Il y a en nous des régions glaciaires où devenir pourrait se résumer à aller et venir sans cesse, au gré d’un vent indifférent pour qui rien ne vaut mieux qu’autre chose. Qui de nous n’a pas désespéré de l’enchantement, qui d’entre nous ne recèle pas en dernier recours l’excuse de sa démission, jalousement gardée au fond de soi, au cas où ? Dans les antarctiques désertes de notre intimité nous nous réservons le droit de rester froids, c’est légitime, ultime bastion devant la grandeur imposante du monde.

Mais le froid parfois s’insinue si loin dans nos fibres que le Tonnerre peine à parvenir jusqu’à lui, à lui
trancher le vif, à interrompre la léthargie qu’il propage. Naît alors le sentiment qu’il faut à tout prix et en urgence chauffer le froid, combler le vide, tuer le temps et incorporer l’autre pour réussir à vivre. La chose est tellement répandue dans notre société en passe de glaciation que la chaleur entropique devenue perverse a cet effet paradoxal qu’elle isole encore plus 1’être dans son froid.
J’ai donc appris que l’addiction, la dépendance, est cet état de nous qui réclame la chaleur, non pas celle du sein maternel mais celle du puissant Tonnerre qui vient nous en déloger avec insistance. C’est le Cri de
1’Esprit qui habite la foudre quand celle-ci vient nous fissurer la banquise, cette couche épaisse où les mythes nous manquent pour supporter le sevrage fondamental. Cette fissure est notre orifice caché, notre être solitaire et mortel devant l’Éternel. Par là nous pouvons entrevoir la possibilité d’un deuil. Sans elle, nous dépendons d’un leurre qui consiste à occulter la mort ou bien à la réclamer à grands cris.
Ce leurre amène à confondre ce que nous nous devons et ce qui nous est dû. Le Tonnerre exerce son
pouvoir en nous traversant de part en part, car son origine est double, de l’intérieur et de l’extérieur, du Nord-Est et du Sud-Ouest. Il est notre diagonale du Fou sans laquelle tout devient tellement raisonnable que notre destinée devient fade et prévue d’avance, chaque acte s’y déroulant pour y passer le temps. Non, le Tonnerre c’est le Feu qui éclaire le dialogue personnel et solitaire que nous entretenons avec le Grand Esprit, le Fond du Monde, là où la matière qui nous entoure dévoile l’électricité qui l’anime et se révèle être notre interlocuteur principal. Le Tonnerre est la cachette de l’Esprit, puissante, effrayante, incontournable et seule apte à réchauffer le gouffre de notre incarnation.
Les Etres de Pierre (lnian) portent le secret des Etres de Tonnerre (Wakinian). Ils nous emportent aux débuts du monde, à l’origine des Ancêtres où l’Esprit se désunit dans la douleur pour enfanter son devenir. lnipi, la hutte des êtres de pierre, c’est pour raviver ce serment originel, pour se réveiller au son des sensations déclenchées par le combat mythologique de Titans qui se déroule dans nos cellules lorsque l’Eau commence à bouillonner.

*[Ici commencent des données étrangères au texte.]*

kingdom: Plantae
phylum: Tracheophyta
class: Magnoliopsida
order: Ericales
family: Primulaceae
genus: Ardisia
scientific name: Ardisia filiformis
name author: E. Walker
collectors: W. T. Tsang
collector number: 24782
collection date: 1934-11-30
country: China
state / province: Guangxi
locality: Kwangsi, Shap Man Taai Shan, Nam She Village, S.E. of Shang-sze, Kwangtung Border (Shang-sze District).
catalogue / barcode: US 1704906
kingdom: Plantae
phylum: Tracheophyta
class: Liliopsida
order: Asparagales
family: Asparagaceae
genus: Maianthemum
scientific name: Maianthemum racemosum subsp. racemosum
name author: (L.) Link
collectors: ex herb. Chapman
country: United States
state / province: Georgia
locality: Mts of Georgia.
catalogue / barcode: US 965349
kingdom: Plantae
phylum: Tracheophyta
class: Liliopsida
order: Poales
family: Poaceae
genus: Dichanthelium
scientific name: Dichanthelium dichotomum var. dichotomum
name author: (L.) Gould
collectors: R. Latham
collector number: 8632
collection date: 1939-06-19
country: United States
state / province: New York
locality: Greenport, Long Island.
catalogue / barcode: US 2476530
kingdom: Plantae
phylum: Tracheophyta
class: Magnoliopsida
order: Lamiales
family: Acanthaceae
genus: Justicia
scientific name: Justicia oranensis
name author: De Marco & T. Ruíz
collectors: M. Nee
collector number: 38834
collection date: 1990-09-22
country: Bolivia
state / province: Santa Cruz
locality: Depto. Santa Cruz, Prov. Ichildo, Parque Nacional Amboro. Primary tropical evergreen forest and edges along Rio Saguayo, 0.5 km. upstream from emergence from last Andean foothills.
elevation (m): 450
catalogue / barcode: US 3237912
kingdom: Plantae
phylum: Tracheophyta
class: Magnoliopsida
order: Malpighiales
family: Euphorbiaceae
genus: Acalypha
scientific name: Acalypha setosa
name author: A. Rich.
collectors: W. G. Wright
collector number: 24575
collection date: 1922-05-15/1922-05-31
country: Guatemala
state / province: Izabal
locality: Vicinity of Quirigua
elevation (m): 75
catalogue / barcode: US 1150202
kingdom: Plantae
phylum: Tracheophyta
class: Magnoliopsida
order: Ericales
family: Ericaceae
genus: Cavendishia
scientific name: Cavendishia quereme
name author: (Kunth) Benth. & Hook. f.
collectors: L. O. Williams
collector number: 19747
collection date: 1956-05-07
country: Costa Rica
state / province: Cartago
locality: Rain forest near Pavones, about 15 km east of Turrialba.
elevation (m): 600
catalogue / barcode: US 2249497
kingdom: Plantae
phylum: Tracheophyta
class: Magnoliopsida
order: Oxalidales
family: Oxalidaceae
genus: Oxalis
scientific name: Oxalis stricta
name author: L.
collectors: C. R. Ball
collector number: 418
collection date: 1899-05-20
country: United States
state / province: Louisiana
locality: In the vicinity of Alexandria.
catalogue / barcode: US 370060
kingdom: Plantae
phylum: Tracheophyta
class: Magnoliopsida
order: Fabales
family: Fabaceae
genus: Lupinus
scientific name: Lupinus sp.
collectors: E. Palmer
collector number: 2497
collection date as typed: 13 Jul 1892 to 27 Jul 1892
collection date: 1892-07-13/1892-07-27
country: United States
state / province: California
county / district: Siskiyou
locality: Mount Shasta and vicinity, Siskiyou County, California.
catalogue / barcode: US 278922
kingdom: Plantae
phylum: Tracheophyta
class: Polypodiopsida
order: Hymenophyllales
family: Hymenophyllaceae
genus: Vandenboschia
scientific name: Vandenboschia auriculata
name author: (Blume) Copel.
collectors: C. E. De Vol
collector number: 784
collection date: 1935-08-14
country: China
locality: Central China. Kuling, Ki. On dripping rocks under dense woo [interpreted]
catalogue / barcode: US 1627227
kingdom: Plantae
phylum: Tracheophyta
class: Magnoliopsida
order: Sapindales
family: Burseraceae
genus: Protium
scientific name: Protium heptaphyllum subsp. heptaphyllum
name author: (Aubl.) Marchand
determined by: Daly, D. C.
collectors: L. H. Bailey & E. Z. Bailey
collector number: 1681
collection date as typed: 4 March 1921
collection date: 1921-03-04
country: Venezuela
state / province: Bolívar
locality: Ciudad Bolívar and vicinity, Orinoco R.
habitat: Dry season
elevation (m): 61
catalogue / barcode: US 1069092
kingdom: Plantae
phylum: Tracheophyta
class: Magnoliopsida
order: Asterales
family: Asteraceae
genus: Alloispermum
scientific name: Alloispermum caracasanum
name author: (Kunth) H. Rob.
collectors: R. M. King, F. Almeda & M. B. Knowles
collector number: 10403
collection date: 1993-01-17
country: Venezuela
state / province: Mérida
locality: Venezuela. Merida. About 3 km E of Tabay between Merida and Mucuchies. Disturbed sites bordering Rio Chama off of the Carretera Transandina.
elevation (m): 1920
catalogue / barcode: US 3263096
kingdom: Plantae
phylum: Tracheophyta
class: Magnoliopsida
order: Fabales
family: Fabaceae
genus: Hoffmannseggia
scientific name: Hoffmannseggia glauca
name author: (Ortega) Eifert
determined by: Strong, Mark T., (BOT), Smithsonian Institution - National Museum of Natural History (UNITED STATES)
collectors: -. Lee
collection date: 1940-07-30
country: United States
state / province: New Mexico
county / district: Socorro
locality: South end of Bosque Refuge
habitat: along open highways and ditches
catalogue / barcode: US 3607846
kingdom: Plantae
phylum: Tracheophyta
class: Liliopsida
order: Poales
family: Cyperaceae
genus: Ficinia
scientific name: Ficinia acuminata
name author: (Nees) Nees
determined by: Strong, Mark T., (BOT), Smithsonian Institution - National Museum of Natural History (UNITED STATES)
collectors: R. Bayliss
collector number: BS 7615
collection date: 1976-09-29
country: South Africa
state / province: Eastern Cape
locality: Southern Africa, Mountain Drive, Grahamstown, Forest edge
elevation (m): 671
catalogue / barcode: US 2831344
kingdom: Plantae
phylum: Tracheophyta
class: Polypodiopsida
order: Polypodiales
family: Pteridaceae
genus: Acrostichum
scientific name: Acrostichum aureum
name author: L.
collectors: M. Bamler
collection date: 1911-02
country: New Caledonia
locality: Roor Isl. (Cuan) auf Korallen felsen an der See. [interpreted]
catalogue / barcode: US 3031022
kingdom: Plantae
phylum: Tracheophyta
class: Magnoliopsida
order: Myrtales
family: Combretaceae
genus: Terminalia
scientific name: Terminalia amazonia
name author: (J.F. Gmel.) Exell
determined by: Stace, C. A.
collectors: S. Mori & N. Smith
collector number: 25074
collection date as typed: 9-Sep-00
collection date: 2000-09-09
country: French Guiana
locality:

Ho! Mitakuye Oyasin! Ho! Barukh Hachem! Wayayaya Hoooou! (chanté)

Là-bas, au fond des gouttières du corps, seuls le cri, le chant et la prière apprivoisent la peur d’une rencontre si imposante; lutter n’a plus aucun sens devant un adversaire de cette taille et c’est notre seule chance de nous rendre sans honte et sans désir de revanche. Enfin, nous pouvons nous reposer à même le sol et rencontrer la douce maturité de la Terre. Enfin, elle peut nous accueillir dans ses bras si longtemps languis de nous. Enfin, elle peut s’enfoncer plus avant dans nos plis pour nous livrer ses secrets dans un langage silencieux, tiède marée de sens venant inonder les abysses froides de nos oubliettes. Le Tambour de nos aponévroses, alors, commence à faire danser les fantômes pour en faire des ancêtres. Les Ancêtres ne cherchent pas à prendre la place du Grand Esprit, contrairement aux fantômes qui, eux, par glaciations successives, hypnotisent notre foi et l’entraînent dans une chute infernale où miroite la promesse d’un feu à jamais insuffisant.
T’as pas une clope, une dose, cent balles ? Tu m aimes ? Tu m’aimes ? Tu m’aimes ?
J’en ai marre, les salauds, y’m’font chier c’est pas juste !!
De toute façon j’m’en fous, j’suis libre de ne pas 1’être, j’ai l’droit de mourir si j’veux. Même si ça leur fait mal, quoique ça m’étonnerait.
Y s’en foutent de moi, ou pas assez. Merde ! Merde ! Merde !
L’Esprit de la Terre s’est adressé, il y a très longtemps au Peuple des Plaines sur l’Ile de la Tortue. À la fois jeune bisonne blanche et féminité implacablement belle, elle n’a pas hésité à réduire en tas d’ossements un jeune écervelé qui pensait pouvoir la convoiter. L’autre jeune homme, qui accompagnait le premier, plus prudent

car plus émerveillé par l’apparition, porta la nouvelle à son peuple qu’une révélation lui serait faite le lendemain.
Le lendemain, à l’aube, la puissante Belle apporta la Chanupa, la Pipe Sacrée, pour que, dans le Peuple, on fasse circuler le Feu et la fumée entre le Ciel et la Terre, la Grand-Mère et le Grand-Père, l’Homme et la Femme, le Dehors et le Dedans.
Le corps est notre Chanupa. Présenté en diagonale, nous l’offrons à l’Esprit pour qu’il en tire quelques bouffées, invité qu’il est dans notre tipi intime.
La Chanupa, avant, était peinte sur mon tambour. Daan, sur les conseils de ses conseillers, l’avaient représentée de très belle façon sur ce tambour qui a accompagné mes prières durant trois années. Puis,
récemment, un homme, pour me remercier d’une cérémonie de guérison que j’avais conduite pour lui, m’offre une Chanupa. (!!!) Et voilà ! La pipe est maintenant bien réelle dans mes mains et, malgré ma maladresse, il me faut assumer cet évènement. J’ai offert mon tambour à mon amie la plus fidèle, Martine, qui a su le recevoir à la mesure de ce qu’il représente. Et un nouveau tambour est arrivé dans ma vie, qui sonne si bien dans la lodge, que le vieux Huron qui l’a fabriqué doit percevoir ma gratitude à chaque coup que je porte sur la peau d’orignal
tendue sur cette souche de cèdre rouge. Thank you Old Man, thank you !
Ce qui était représenté s’est matérialisé, la prière a fonctionné ! C’est un peu effrayant. Il faut faire de plus en plus attention à ce qu’on prononce. L’Esprit se fait de plus en plus proche, c’est à la fois rassurant et exigeant et cette exigence est fa fibre même du sevrage, du deuil et de l’humilité.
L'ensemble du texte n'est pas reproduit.